Astronomers spot rare sight of astral winds blowing across neutron star

By Mark Waghorn via SWNS

Astronomers have glimpsed mighty winds blowing across a neutron star - the densest object in the universe.

The collapsed sun is ripping up its companion in a binary system on the other side of the Milky Way.

It provides a unique look at the properties and behavior of these mysterious entities.

Lead author Dr. Noel Castro Segura, of Southampton University, said: "Eruptions like this are rare, and each of them is unique.

"Normally they are heavily obscured by interstellar dust, which makes observing them really difficult.

"Swift J1858 was special because even though it is located on the other side of our galaxy, the obscuration was small enough to allow for a full multiwavelength study."

The phenomenon was spotted using space and ground-based telescopes including Hubble and the Very Large Telescope in Chile.

Blasts of hot, warm and cold winds were detected as the star consumed matter in process known as accretion.

It occurred during a violent eruption when the systems brightened dramatically.

At the same time, some of the material that spirals in was propelled back into space in the form of winds and jets.

The study in Nature showed a simultaneous persistent warm and cold wind at ultraviolet and optical wavelengths, respectively.

It is the first time winds from such a system have been seen across different bands of the electromagnetic spectrum.

Co-author Dr. Hernandez Santisteban, of St Andrews University, said: "Only one other system - the black hole X-ray binary, V404 Cyg - has shown similar properties.

"However, our attempt to perform the same experiment on that system was unsuccessful, because the eruption ended before we could get the ground-based and space-based telescopes to observe it simultaneously,”

Swift J1858 displays extreme variability across the electromagnetic spectrum - which presented a rare opportunity.

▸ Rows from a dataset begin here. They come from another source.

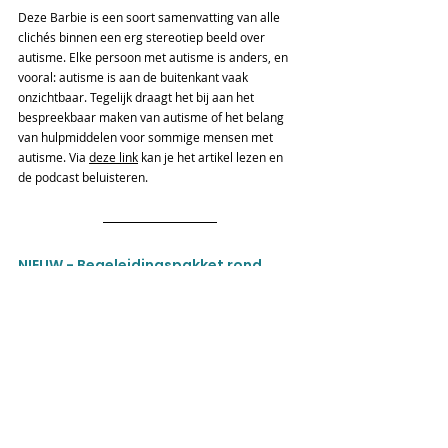
Deze Barbie is een soort samenvatting van alle 
clichés binnen een erg stereotiep beeld over 
autisme. Elke persoon met autisme is anders, en 
vooral: autisme is aan de buitenkant vaak 
onzichtbaar. Tegelijk draagt het bij aan het 
bespreekbaar maken van autisme of het belang 
van hulpmiddelen voor sommige mensen met 
autisme. Via 
deze link
 kan je het artikel lezen en 
de podcast beluisteren.
NIEUW - Begeleidingspakket rond 
boosheid
Liga Autisme Vlaanderen werkt aan een nieuw 
project: 
Lavaland, een begeleidingspakket rond 
boosheid voor kinderen met autisme
. Dit 
pakket is momenteel in volle ontwikkeling.
In
 een coachingstraject met De Aanstokerij 
dachten we samen na over de verdere 
ontwikkeling van Lavaland. Hun expertise in 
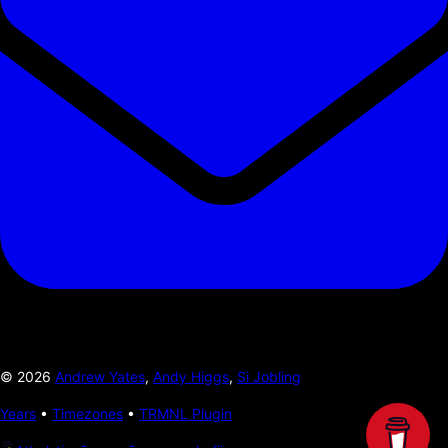
©
2026
Andrew Yates
,
Andy Higgs
,
Si Jobling
Years
•
Timezones
•
TRMNL Plugin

Dr. Segura said: "All the astronomers in the field were incredibly excited, to the point that we combined our efforts to cover the full spectrum, from radio to X-ray using state-of-art observatories on Earth and in space."

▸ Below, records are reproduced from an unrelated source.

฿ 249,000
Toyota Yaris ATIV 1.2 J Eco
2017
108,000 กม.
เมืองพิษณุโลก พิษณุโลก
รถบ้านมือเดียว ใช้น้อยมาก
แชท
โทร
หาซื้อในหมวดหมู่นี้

To make something as dense as a neutron star, the whole of humanity would need to be crammed into a space the size of a sugar cube.

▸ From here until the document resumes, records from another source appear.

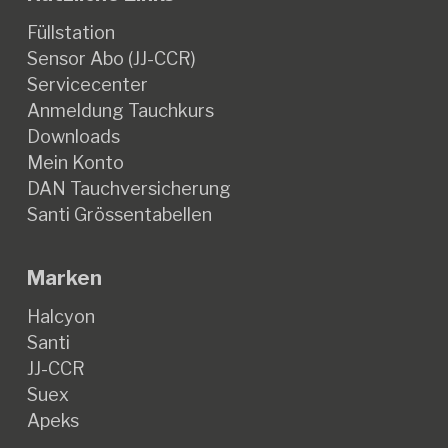
Füllstation
Sensor Abo (JJ-CCR)
Servicecenter
Anmeldung Tauchkurs
Downloads
Mein Konto
DAN Tauchversicherung
Santi Grössentabellen
Marken
Halcyon
Santi
JJ-CCR
Suex
Apeks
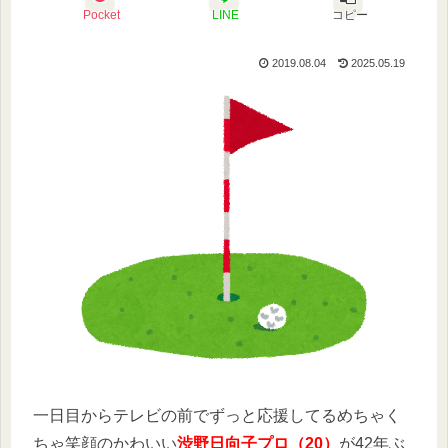
Pocket
LINE
コピー
2019.08.04
2025.05.19
一日目からテレビの前でずっと応援してるめちゃく
ちゃ笑顔のかわいい
渋野日向子プロ（20）
が42年ぶ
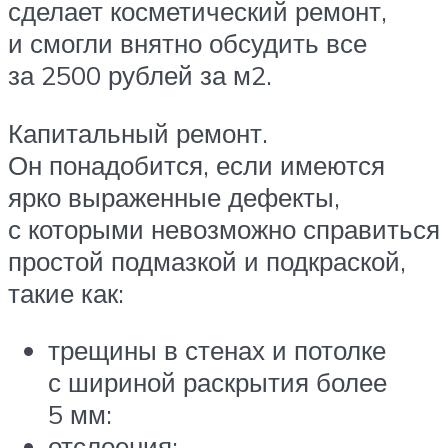
сделает косметический ремонт,
и смогли внятно обсудить все
за 2500 рублей за м2.
Капитальный ремонт.
Он понадобится, если имеются
ярко выраженные дефекты,
с которыми невозможно справиться
простой подмазкой и подкраской,
такие как:
трещины в стенах и потолке
с шириной раскрытия более
5 мм:
отслоения:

Just a teaspoonful of this material would weigh over a trillion kilograms.

Co-author Dr. Nathalie Degenaar, of Amsterdam University, said: "Neutron stars have an immensely strong gravitational pull that allows them to gobble up gas from other stars.

"The stellar cannibals are, however, messy eaters and much of the gas that neutron stars pull towards them is not consumed, but flung into space at high speed.

"This behavior has a large impact both on the neutron star itself, and on its immediate surroundings.

"In this paper, we report on a new discovery that provides key information about the messy eating patterns of these cosmic cookie monsters."

Neutron stars are the collapsed, burnt-out cores of dead stars. They are only about 12 miles across.

Dr. Santisteban said: "This time we had cosmic luck on our side, as we were able to co-ordinate ten telescopes and point them towards the J1858, all while it was fully active.

"This allows us to obtain much more information since we can use different techniques at different wavelengths."

Neutron stars are very hot, perhaps a million degrees, highly radioactive, and have incredibly intense magnetic fields.

Dr. Degenaar said: "Designing such an ambitious observing campaign – built around the best telescopes on Earth and in space – was a huge challenge.

"So, it is incredibly exciting that all this work has paid off and allowed us to make a key discovery that would not have been possible otherwise."

As well as discovering the different types of winds, the team were able to study the temporal evolution of the gas that flows out.

They found the warm wind was not affected by the strong variations in the brightness of the system.

The absence of such a response had previously been an unconfirmed theoretical prediction based on sophisticated simulations.

Dr. Segura said: "In this research, we combined the unique capabilities of Hubble with the best ground-based telescope to obtain a complete picture of the dynamics of the gas in the system, from the near-infrared to ultraviolet wavelengths.

"This allowed us to unveil for first time the true nature of these powerful outflows."

The dense objects, in particular their cores, are key to our understanding of the universe's heavy elements.

Dr. Segura said: "The new insights provided by our results are key to understanding how these objects interact with their environment.

"By shedding energy and matter into the galaxy, they contribute to the formation of new generations of stars, and to the evolution of the galaxy itself."